Recopiez fidèlement toutes les lignes des items ci-dessous, sans en modifier aucune.

**Données fournies:**
================================
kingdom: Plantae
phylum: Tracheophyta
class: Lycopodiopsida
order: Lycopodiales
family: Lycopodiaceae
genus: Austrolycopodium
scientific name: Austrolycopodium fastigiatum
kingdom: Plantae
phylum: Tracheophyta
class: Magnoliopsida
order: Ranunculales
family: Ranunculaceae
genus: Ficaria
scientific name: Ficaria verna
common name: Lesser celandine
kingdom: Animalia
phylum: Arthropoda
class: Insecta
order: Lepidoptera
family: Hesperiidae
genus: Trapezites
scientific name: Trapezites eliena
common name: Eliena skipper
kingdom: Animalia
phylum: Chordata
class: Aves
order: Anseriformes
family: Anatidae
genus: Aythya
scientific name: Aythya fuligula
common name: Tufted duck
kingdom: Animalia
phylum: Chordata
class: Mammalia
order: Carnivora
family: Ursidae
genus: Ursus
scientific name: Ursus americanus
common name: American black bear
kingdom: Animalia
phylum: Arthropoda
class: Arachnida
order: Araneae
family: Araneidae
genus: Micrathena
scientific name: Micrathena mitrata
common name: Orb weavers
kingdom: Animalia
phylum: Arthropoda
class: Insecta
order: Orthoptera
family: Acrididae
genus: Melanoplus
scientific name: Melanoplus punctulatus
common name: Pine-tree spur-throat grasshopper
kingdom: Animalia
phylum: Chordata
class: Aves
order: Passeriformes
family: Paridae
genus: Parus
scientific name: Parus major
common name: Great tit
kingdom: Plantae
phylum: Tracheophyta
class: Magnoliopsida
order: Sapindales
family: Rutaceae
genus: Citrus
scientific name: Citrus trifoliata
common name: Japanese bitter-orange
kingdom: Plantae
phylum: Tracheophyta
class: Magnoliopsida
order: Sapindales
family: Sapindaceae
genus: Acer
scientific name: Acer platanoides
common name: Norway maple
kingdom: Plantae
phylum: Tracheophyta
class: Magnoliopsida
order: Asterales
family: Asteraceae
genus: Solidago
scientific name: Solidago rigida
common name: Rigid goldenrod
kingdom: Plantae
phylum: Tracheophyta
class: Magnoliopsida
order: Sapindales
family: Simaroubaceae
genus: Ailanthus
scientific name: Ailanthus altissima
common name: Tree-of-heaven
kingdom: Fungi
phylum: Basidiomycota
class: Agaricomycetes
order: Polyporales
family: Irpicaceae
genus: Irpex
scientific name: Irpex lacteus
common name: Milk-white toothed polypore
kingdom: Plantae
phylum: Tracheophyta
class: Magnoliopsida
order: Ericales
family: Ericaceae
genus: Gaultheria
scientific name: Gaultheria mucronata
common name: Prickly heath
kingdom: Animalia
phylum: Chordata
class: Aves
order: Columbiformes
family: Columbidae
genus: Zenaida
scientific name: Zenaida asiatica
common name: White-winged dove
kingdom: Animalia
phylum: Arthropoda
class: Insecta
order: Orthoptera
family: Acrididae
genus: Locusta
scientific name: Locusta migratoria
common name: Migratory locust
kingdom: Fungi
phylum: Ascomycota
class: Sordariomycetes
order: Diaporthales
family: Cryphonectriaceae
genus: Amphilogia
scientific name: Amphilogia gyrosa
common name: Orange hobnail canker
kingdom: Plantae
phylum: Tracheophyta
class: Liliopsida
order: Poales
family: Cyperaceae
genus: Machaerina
================================
**Résultat:**
kingdom: Plantae
phylum: Tracheophyta
class: Lycopodiopsida
order: Lycopodiales
family: Lycopodiaceae
genus: Austrolycopodium
scientific name: Austrolycopodium fastigiatum
kingdom: Plantae
phylum: Tracheophyta
class: Magnoliopsida
order: Ranunculales
family: Ranunculaceae
genus: Ficaria
scientific name: Ficaria verna
common name: Lesser celandine
kingdom: Animalia
phylum: Arthropoda
class: Insecta
order: Lepidoptera
family: Hesperiidae
genus: Trapezites
scientific name: Trapezites eliena
common name: Eliena skipper
kingdom: Animalia
phylum: Chordata
class: Aves
order: Anseriformes
family: Anatidae
genus: Aythya
scientific name: Aythya fuligula
common name: Tufted duck
kingdom: Animalia
phylum: Chordata
class: Mammalia
order: Carnivora
family: Ursidae
genus: Ursus
scientific name: Ursus americanus
common name: American black bear
kingdom: Animalia
phylum: Arthropoda
class: Arachnida
order: Araneae
family: Araneidae
genus: Micrathena
scientific name: Micrathena mitrata
common name: Orb weavers
kingdom: Animalia
phylum: Arthropoda
class: Insecta
order: Orthoptera
family: Acrididae
genus: Melanoplus
scientific name: Melanoplus punctulatus
common name: Pine-tree spur-throat grasshopper
kingdom: Animalia
phylum: Chordata
class: Aves
order: Passeriformes
family: Paridae
genus: Parus
scientific name: Parus major
common name: Great tit
kingdom: Plantae
phylum: Tracheophyta
class: Magnoliopsida
order: Sapindales
family: Rutaceae
genus: Citrus
scientific name: Citrus trifoliata
common name: Japanese bitter-orange
kingdom: Plantae
phylum: Tracheophyta
class: Magnoliopsida
order: Sapindales
family: Sapindaceae
genus: Acer
scientific name: Acer platanoides
common name: Norway maple
kingdom: Plantae
phylum: Tracheophyta
class: Magnoliopsida
order: Asterales
family: Asteraceae
genus: Solidago
scientific name: Solidago rigida
common name: Rigid goldenrod
kingdom: Plantae
phylum: Tracheophyta
class: Magnoliopsida
order: Sapindales
family: Simaroubaceae
genus: Ailanthus
scientific name: Ailanthus altissima
common name: Tree-of-heaven
kingdom: Fungi
phylum: Basidiomycota
class: Agaricomycetes
order: Polyporales
family: Irpicaceae
genus: Irpex
scientific name: Irpex lacteus
common name: Milk-white toothed polypore
kingdom: Plantae
phylum: Tracheophyta
class: Magnoliopsida
order: Ericales
family: Ericaceae
genus: Gaultheria
scientific name: Gaultheria mucronata
common name: Prickly heath
kingdom: Animalia
phylum: Chordata
class: Aves
order: Columbiformes
family: Columbidae
genus: Zenaida
scientific name: Zenaida asiatica
common name: White-winged dove
kingdom: Animalia
phylum: Arthropoda
class: Insecta
order: Orthoptera
family: Acrididae
genus: Locusta
scientific name: Locusta migratoria
common name: Migratory locust
kingdom: Fungi
phylum: Ascomycota
class: Sordariomycetes
order: Diaporthales
family: Cryphonectriaceae
genus: Amphilogia
scientific name: Amphilogia gyrosa
common name: Orange hobnail canker
kingdom: Plantae
phylum: Tracheophyta
class: Liliopsida
order: Poales
family: Cyperaceae
genus: Machaerina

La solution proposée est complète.